Parse_strings_as_datetimes fails when using Pyspark

I am using Great Expectations 0.18.8, running pyspark code in an AWS Sagemaker Studio Jupyter Lab. When I am configuring expect_column_min_to_be_between or expect_column_max_to_be_between with parse_strings_as_datetimes = True, whether I set the max_value or min_value to be a datetime.strptime or a string, I receive the following error:

"'>=' not supported between instances of 'str' and 'datetime.datetime'"

Here is an example configuration:


expectation_config = ExpectationConfiguration(
    expectation_type="expect_column_min_to_be_between",
    kwargs={
        "column": "date_of_service",
        'min_value': datetime.datetime.strptime('2020-01-01', '%Y-%m-%d'),
        'max_value': datetime.datetime.strptime('2020-01-01', '%Y-%m-%d'),
        "parse_strings_as_datetimes": True
    }
)

I have cross-posted this in Slack and I know this issue has also been raised over github. Would definitely appreciate a speedy update to this function. Otherwise, I may just create a custom expectation to handle this.

Hi @molly-srour, thanks for reaching out, and welcome to the GX community!

I’m trying to replicate the behavior you are seeing, but have not been able to reproduce the same error (currently getting a warning, but no error). To help us investigate the issue on our end:

  • Can you provide your full GX code that generates the error?
  • What is the data type of the column (date_of_service) that you’re validating with the problem Expectation?

Hi Rachel! Thanks for looking into my question. My column date_of_service is a datetime.datetime object stored in a parquet file. If we looked at a single value when loading the parquet file via spark, we’d see the following for one row:

datetime.datetime(2020, 1, 1, 0,0)

I’m running gx using a checkpoint with many expectation suite jsons. The portion that uses this code was configured using the configuration I sent above, and looks like this in the JSON:

{
      "expectation_type": "expect_column_min_to_be_between",
      "kwargs": {
        "column": "date_of_service",
        "max_value": "2020-01-01T00:00:00",
        "min_value": "2020-01-01T00:00:00",
        "parse_strings_as_datetimes": true
      },
      "meta": {}
    }

then I would execute using the checkpoint: context.run_checkpoint(checkpoint_name=“claim_checkpoint_2023”)

Let me know if I can provide any further information! I’m using spark as the engine.

Got it, thanks! I’ll take another look and will let you know if I have any further questions.

Hi @molly-srour, I was able to reproduce your error and checked in with Engineering about the findings.

The short answer is that the parse_strings_as_datetimes argument is deprecated - remove it from your Expectation definition.

A couple related points are:

  • In my reproduction testing, the expect_column_min_to_be_between Expectation worked as expected (without the parse_strings_as_datetimes arg) on a column containing datetime objects, nulls, and string datetimes.
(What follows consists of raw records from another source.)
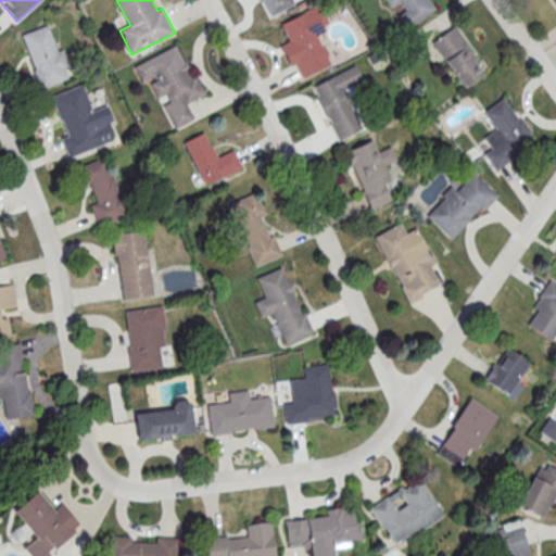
[(294,0),(297,3),(272,16),(263,0),(294,0)]
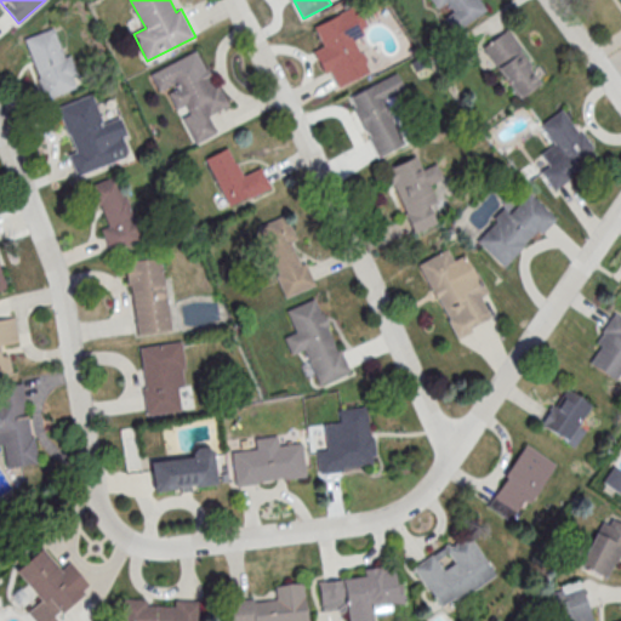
[(482,0),(431,0),(438,13),(442,11),(453,30),(488,11),(482,0)]
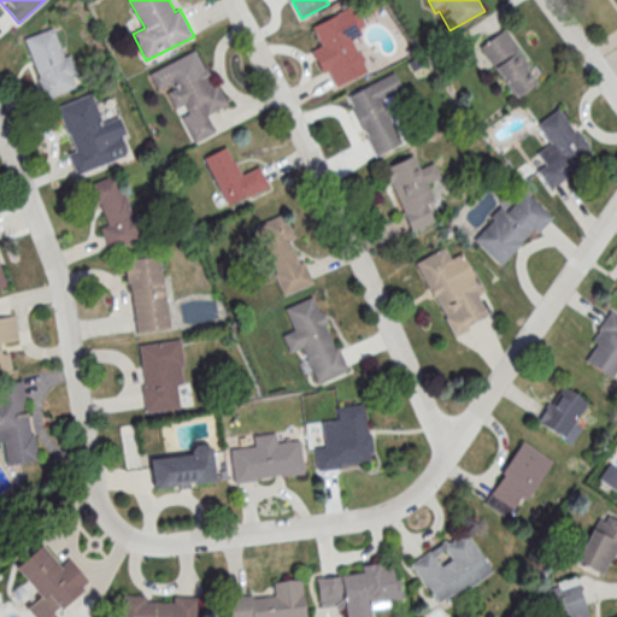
[(311,25),(356,3),(366,24),(359,29),(363,35),(353,40),(359,52),(363,53),(366,58),(364,63),(369,70),(336,87),(329,72),(323,75),(311,50),(322,45),(311,25)]
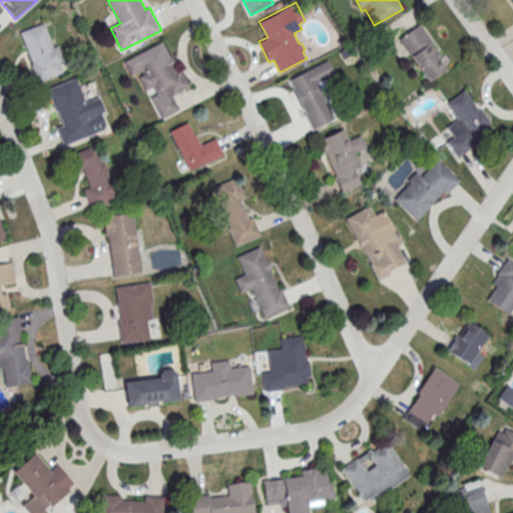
[(35,81),(64,72),(50,22),(21,30),(35,81)]
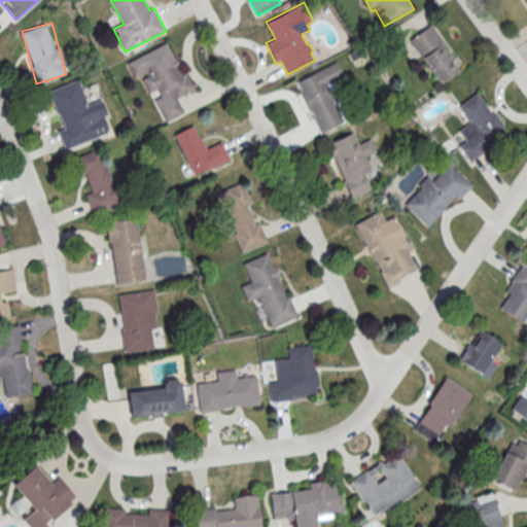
[(409,40),(441,83),(462,67),(430,24),(409,40)]
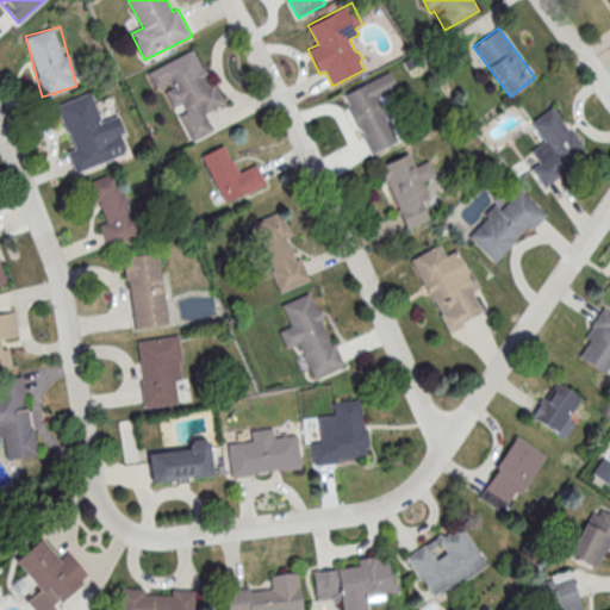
[(149,73),(193,49),(211,83),(216,80),(228,103),(206,113),(215,130),(193,141),(180,116),(187,111),(182,103),(174,106),(166,91),(174,87),(172,81),(157,89),(149,73)]
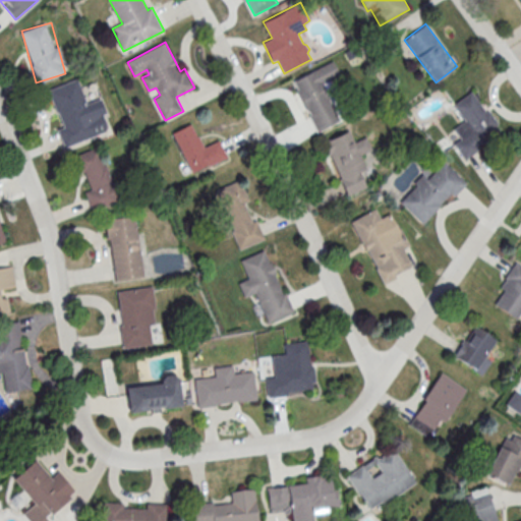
[(314,131),(340,120),(325,85),(341,78),(334,61),(292,79),(314,131)]
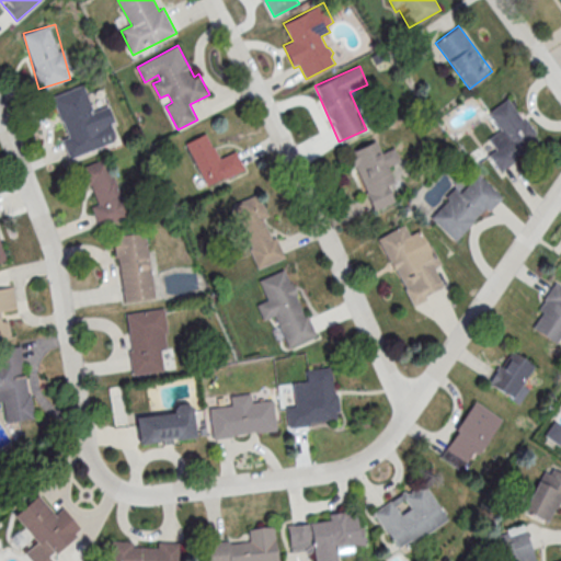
[(53,95),(66,136),(60,137),(68,158),(119,140),(107,103),(92,109),(84,84),(53,95)]
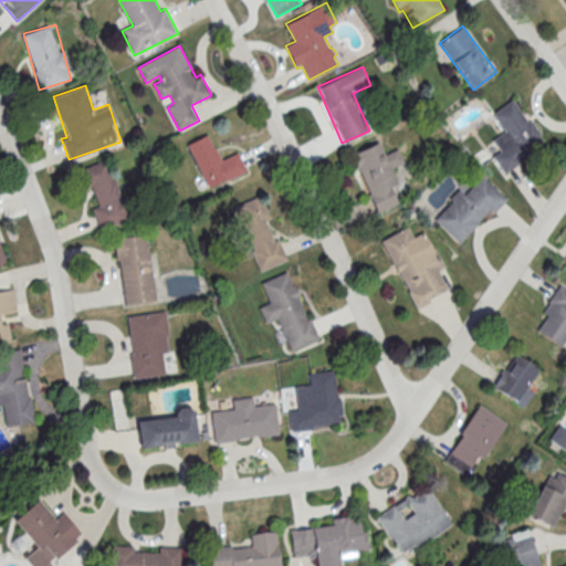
[(546,143),(514,97),(491,114),(504,132),(493,139),(500,150),(491,156),(504,174),(546,143)]
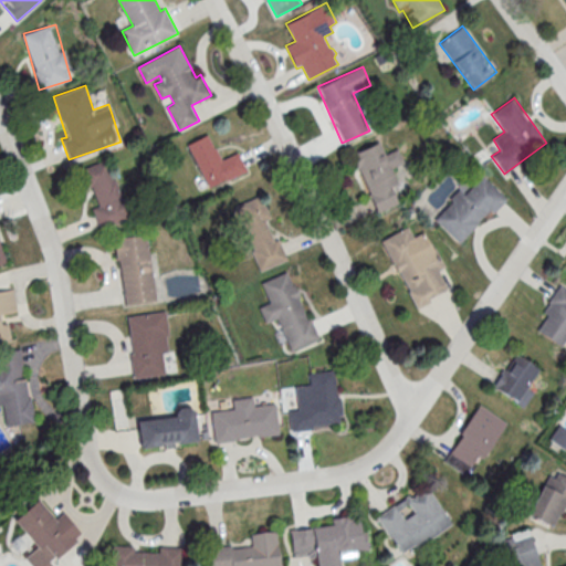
[(187,143),(206,188),(245,171),(238,152),(220,159),(209,134),(187,143)]
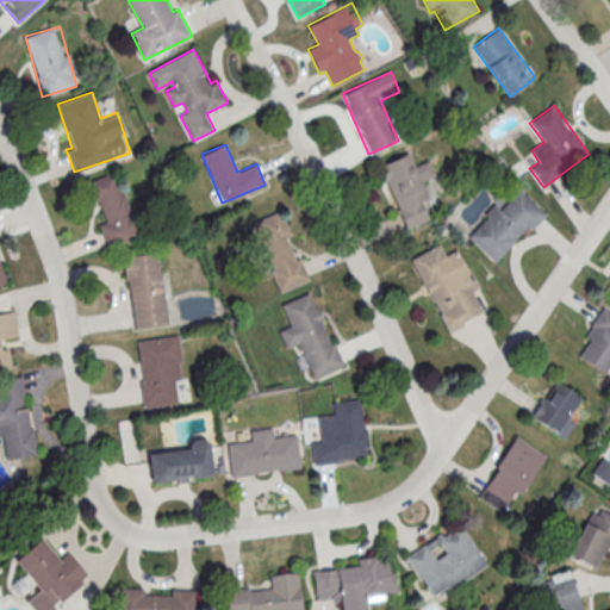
[(379,165),(405,230),(434,218),(419,185),(436,178),(429,160),(415,165),(410,153),(379,165)]
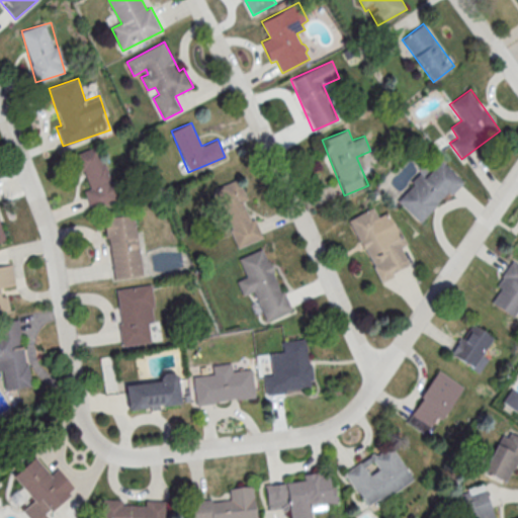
[(91,208),(115,201),(100,147),(75,154),(91,208)]
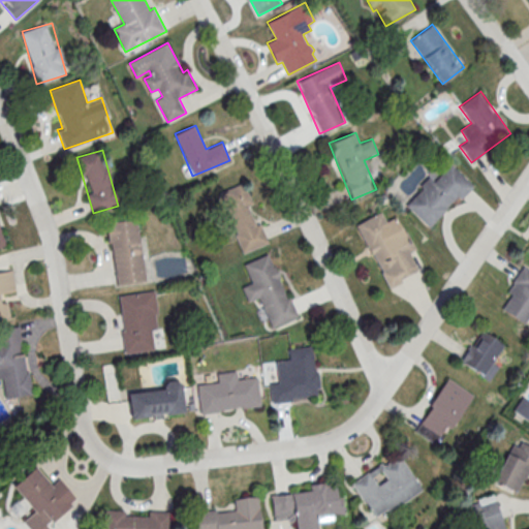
[(450,164),(473,186),(461,199),(457,195),(445,207),(447,209),(429,227),(406,205),(422,189),(419,186),(429,176),(434,181),(450,164)]
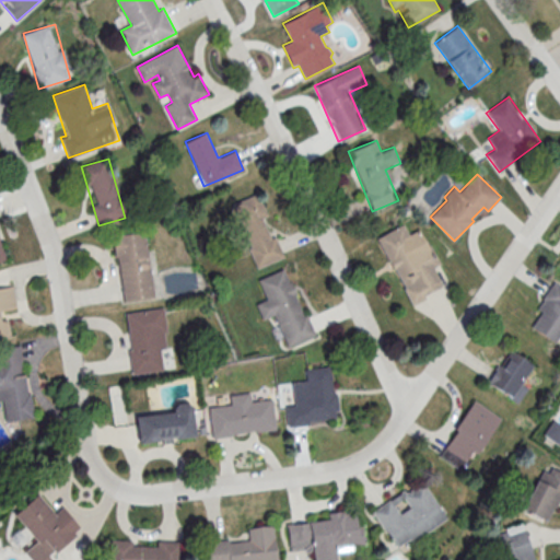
[(233,202),(256,267),(283,257),(259,193),(233,202)]
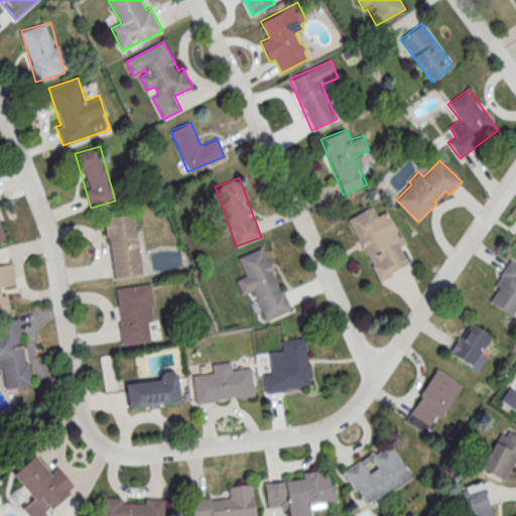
[(347,218),(378,281),(408,266),(398,248),(405,244),(396,225),(385,231),(372,206),(347,218)]
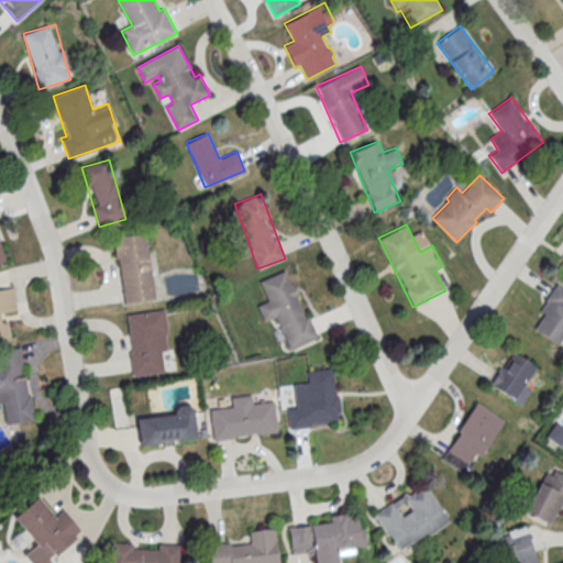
[(146,232),(114,235),(121,302),(154,299),(146,232)]
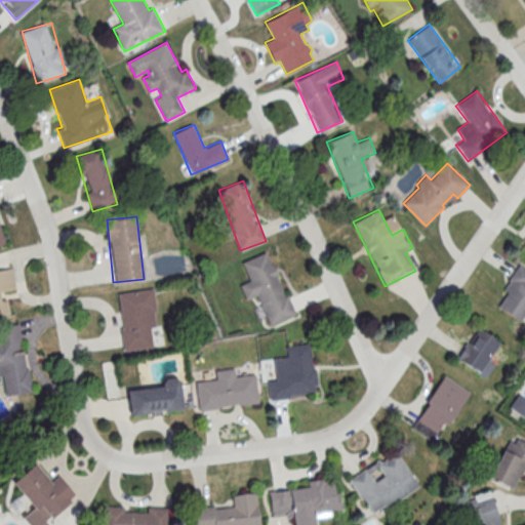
[(243,261),(267,251),(272,265),(274,264),(279,276),(277,277),(285,296),(288,294),(296,314),(270,325),(257,296),(247,300),(240,285),(251,280),(243,261)]
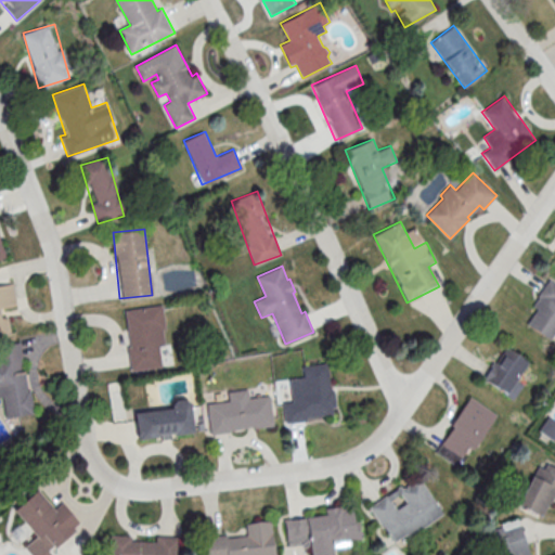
[(554,340),(554,337),(554,282),(547,279),(524,325),(554,340)]
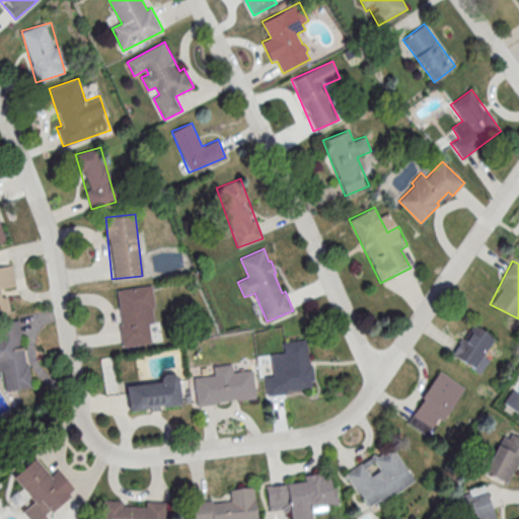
[(15,286),(11,265),(0,266),(0,312),(8,311),(4,288),(15,286)]
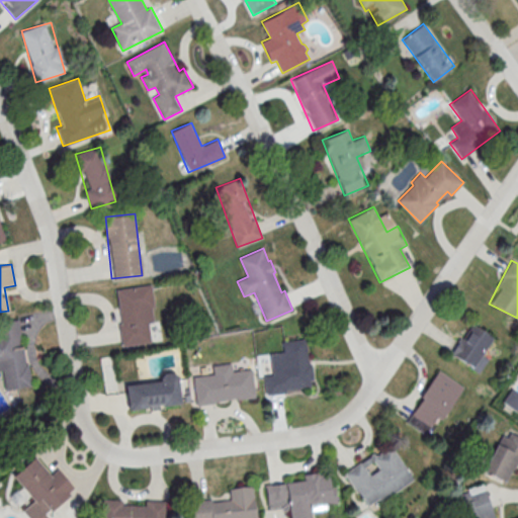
[(114,288),(121,346),(155,342),(148,284),(114,288)]
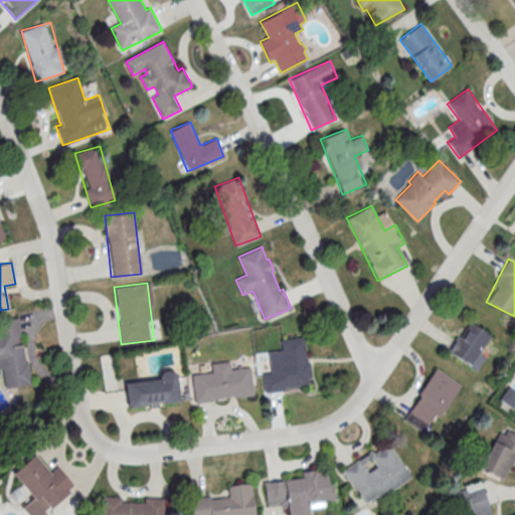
[(19,317),(0,320),(0,369),(2,369),(6,388),(30,384),(19,317)]
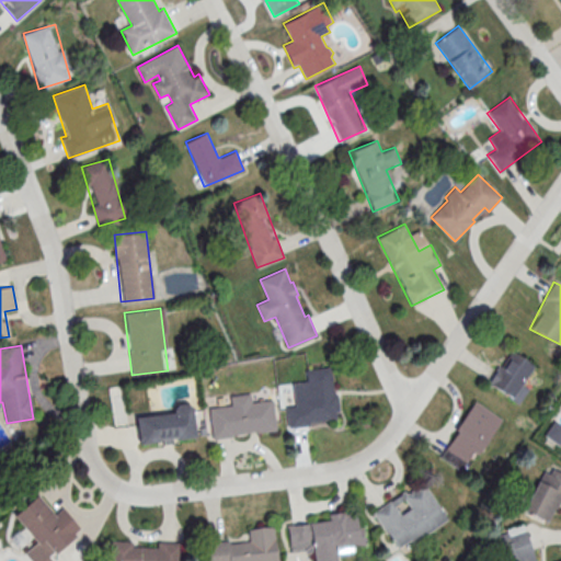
[(307,369),(308,391),(295,392),(296,405),(286,407),(287,426),(338,423),(334,367),(307,369)]
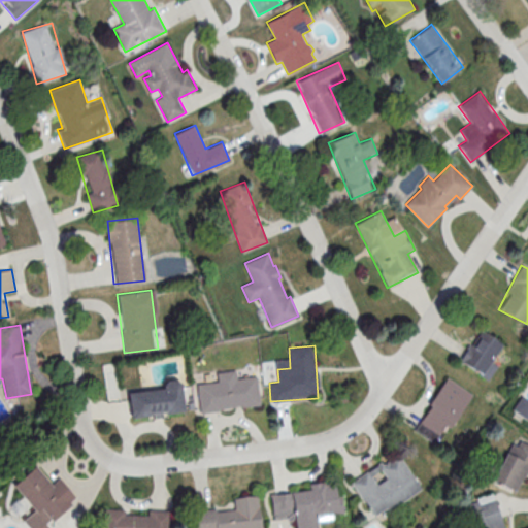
[(257,376),(235,378),(235,370),(216,372),(217,382),(196,383),(199,411),(260,406),(257,376)]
  • Using the parse_strings_as_datetimes arg surfaced a DeprecationWarning on my end - was this surfaced for you in your Sagemaker notebook?:

    DeprecationWarning: The parameter "parse_strings_as_datetimes" is deprecated as of v0.13.41 in v0.16. As part of the V3 API transition, we've moved away from input transformation.
    
  • Your post has surfaced the disconnect between our codebase and Expectations Gallery in reflecting deprecated args. We will discuss internally on how this can be addressed to reduce confusion in the future.

Let us know if you run into further errors using expect_column_min_to_be_between with datetime data in a Spark dataframe.

Hi <@U05PNEM25C0>,

How to remove ‘parse_strings_as_datetimes’ from my expectation. I am passing/using this argument in my case. I am getting same error.

Please refer to https://greatexpectationstalk.slack.com/archives/CUTCNHN82/p1709549641061479
Note: @ originally posted this reply in Slack. It might not have transferred perfectly.